Exercise description
Go through the entries, filter for the word "from", and copy every line that has it.

Dataset entries
--*--

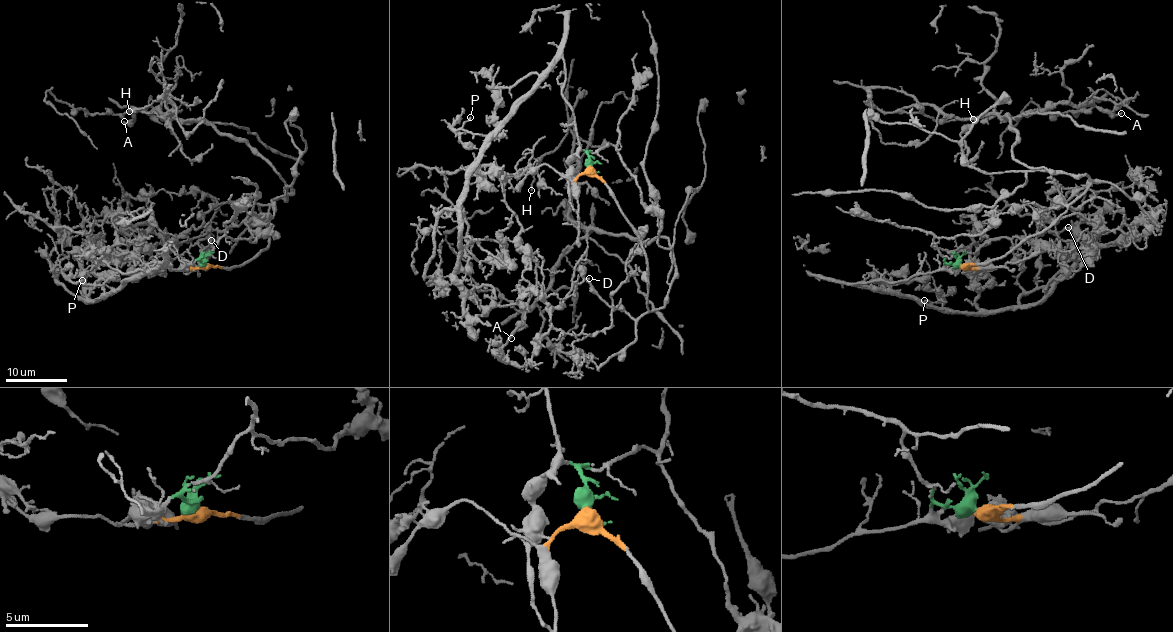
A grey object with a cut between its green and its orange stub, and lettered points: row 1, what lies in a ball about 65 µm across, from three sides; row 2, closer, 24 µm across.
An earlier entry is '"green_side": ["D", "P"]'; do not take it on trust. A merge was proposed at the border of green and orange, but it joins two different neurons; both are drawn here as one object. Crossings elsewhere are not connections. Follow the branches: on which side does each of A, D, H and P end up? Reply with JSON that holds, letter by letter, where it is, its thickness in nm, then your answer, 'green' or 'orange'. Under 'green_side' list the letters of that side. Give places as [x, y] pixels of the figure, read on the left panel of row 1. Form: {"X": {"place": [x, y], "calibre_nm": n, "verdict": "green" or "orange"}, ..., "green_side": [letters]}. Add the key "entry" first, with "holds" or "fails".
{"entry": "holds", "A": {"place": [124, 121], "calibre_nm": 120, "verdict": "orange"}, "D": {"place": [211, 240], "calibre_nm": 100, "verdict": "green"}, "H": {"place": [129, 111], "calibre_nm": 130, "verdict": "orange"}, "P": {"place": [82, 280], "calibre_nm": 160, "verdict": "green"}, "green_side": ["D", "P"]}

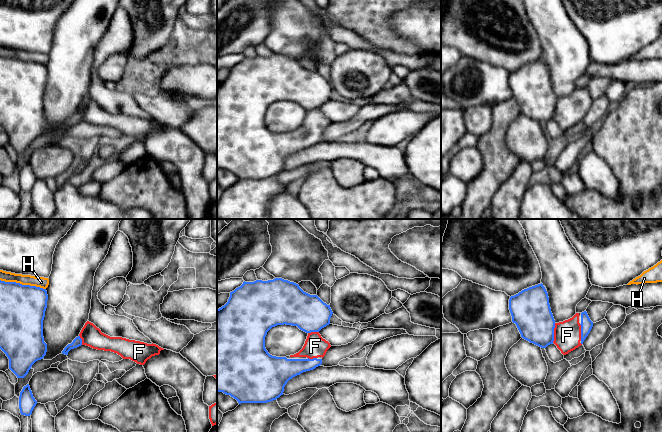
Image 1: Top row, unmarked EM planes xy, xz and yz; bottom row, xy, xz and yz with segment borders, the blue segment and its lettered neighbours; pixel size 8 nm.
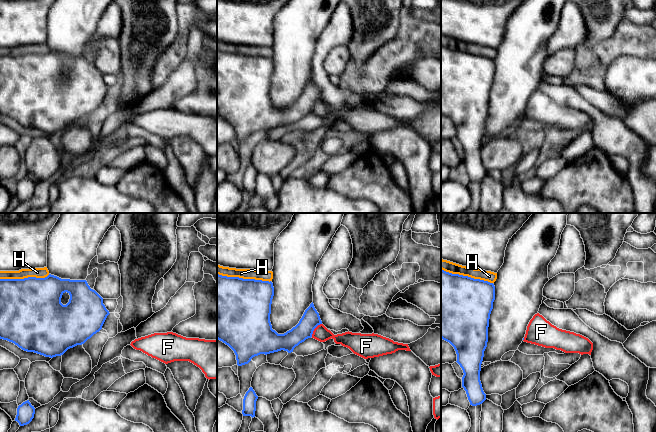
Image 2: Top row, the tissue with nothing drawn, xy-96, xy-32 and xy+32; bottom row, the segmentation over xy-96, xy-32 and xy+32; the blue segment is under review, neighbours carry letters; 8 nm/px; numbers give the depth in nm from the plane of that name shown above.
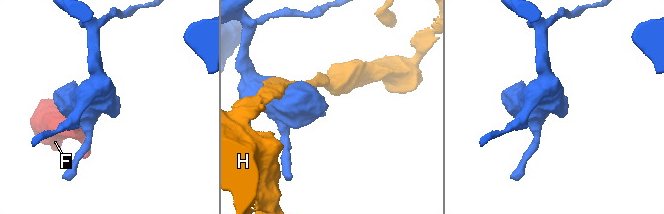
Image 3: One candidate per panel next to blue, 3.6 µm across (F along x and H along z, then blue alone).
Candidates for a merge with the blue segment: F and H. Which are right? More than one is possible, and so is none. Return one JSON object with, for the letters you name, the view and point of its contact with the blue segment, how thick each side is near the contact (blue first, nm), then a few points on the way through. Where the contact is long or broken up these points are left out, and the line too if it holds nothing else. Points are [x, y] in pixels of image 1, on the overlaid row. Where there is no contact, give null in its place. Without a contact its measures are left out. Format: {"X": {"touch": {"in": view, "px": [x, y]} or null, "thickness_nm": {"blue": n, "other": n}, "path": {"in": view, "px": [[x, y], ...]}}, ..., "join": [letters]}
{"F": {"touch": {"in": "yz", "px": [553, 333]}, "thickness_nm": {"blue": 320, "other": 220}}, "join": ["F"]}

--*--

Response to this exercise
A grey object with a cut between its green and its orange stub, and lettered points: row 1, what lies in a ball about 65 µm across, from three sides; row 2, closer, 24 µm across.
Image 2: Top row, the tissue with nothing drawn, xy-96, xy-32 and xy+32; bottom row, the segmentation over xy-96, xy-32 and xy+32; the blue segment is under review, neighbours carry letters; 8 nm/px; numbers give the depth in nm from the plane of that name shown above.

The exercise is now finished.